Over the past several years, the lines between social media platforms have been becoming more and more blurred as some of them implement features that have been made popular by others. LinkedIn now joins the roster as it has recently released a version of Reactions; a set of engagement buttons that allow people to react to posts with more than a simple ‘Like.’

Engagement on LinkedIn is reportedly at an all-time high and providing more & different ways for users to engage can only be fuel on the fire.

When the feature was first rumoured in late 2018, some people thought that this didn’t feel particularly ‘LinkedIn,’ but they’ve found a way to make it their own. Unlike Facebook’s suite of emotional responses (Like, Love, Haha, Wow, Sad, and Angry) LinkedIn has implemented Like, Celebrate, Love, Insightful, and Curious, which seem to be intended as more professional responses than personal.

Users will likely rejoice at the option for the variety with which to react to posts. This should be of particular interest to marketers as well as it revolutionizes engagement between brands and their followers. You may also notice that none of these reactions are inherently negative.
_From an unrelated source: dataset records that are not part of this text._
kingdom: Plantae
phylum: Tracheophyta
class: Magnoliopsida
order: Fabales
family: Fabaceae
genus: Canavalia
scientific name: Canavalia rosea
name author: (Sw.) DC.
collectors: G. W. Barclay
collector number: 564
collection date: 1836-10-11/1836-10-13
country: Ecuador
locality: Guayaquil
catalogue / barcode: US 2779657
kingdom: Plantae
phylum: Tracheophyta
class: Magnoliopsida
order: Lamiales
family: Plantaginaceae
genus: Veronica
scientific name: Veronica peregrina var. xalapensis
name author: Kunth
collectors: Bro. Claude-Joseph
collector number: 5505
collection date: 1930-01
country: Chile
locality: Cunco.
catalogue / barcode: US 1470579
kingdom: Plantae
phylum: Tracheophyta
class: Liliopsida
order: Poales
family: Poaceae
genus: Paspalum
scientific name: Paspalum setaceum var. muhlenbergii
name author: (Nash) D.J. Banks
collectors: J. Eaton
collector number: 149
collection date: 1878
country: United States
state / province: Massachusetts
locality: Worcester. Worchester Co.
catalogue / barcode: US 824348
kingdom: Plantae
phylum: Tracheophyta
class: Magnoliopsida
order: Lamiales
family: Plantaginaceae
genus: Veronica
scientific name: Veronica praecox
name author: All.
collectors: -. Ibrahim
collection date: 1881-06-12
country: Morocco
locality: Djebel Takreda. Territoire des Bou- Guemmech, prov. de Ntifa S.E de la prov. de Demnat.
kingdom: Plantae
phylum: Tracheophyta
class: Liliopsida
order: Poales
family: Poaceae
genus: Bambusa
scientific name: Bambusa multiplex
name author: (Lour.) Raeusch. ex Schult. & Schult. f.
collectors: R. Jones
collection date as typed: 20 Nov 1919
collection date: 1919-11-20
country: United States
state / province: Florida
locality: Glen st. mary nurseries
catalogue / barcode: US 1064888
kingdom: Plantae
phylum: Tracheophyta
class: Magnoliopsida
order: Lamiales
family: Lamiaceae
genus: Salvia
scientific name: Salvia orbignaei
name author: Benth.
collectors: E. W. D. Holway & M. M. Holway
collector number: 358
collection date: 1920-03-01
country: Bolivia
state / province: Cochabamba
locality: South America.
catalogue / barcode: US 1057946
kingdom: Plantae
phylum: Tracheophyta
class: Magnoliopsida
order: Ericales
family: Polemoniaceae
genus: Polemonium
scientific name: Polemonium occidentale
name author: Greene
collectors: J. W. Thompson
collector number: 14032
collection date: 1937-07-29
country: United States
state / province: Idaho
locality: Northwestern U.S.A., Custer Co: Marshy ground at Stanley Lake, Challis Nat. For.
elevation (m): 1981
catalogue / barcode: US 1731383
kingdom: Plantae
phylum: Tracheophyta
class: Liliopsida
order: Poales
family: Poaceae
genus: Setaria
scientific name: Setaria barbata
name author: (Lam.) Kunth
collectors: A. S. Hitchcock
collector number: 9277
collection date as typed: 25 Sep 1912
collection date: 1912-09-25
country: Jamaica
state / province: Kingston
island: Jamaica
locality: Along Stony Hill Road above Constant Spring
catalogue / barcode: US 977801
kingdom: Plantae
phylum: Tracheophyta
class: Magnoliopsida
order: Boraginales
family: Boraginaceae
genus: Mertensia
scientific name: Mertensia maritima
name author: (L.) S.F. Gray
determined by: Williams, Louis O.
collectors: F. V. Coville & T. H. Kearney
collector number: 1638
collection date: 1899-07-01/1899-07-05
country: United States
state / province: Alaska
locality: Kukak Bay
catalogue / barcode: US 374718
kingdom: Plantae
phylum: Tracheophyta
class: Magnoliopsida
This is likely to be intentional on LinkedIn’s part, as they seem to want their posts and reactions to be more constructive than reductive. It feels like an effort to make their platform more of a positive space on the internet.

From LinkedIn’s press release, “You can use Celebrate to praise an accomplishment or milestone like landing a new job or speaking at an event, or Love to express deep resonance and support, like a conversation about work life balance or the impact of mentorship. Insightful can help you recognize a great point or interesting idea, while Curious lets you show your desire to learn more or react to a thought-provoking topic. As a poster, these new reactions can help you better understand the impact your posts are having.”

Credit: LinkedIn

Marketing, above all else, is about communication between a business and its customers. It’s not just advertising, it’s two-way communication. Businesses relay information about their products and services to their (potential) customers, customers provide feedback, then the business either continues or adapts. In a world where brands can interact directly with their customers, there is no way that a new method of expressing opinions is a bad thing.

Marketers have access to so much data about their customers and followers. Geography, age, sex, likes, shares, activities… all data that can be used to better market a product or service to customers. Reactions are another data point that businesses and brands can use to gauge how people are reacting to their messages and help guide them to make more appropriate content decisions in the future.

Speaking of communication, that’s exactly how LinkedIn determined which reactions to create. They listened to users and analyzed the reactions that people were making in text-based comments and based the Reactions on the most common ones. That’s paying attention to what their users really want instead of relying on their intuition. That’s good marketing.

A limited number of users currently have the feature and it should be rolling out to everyone in the coming months.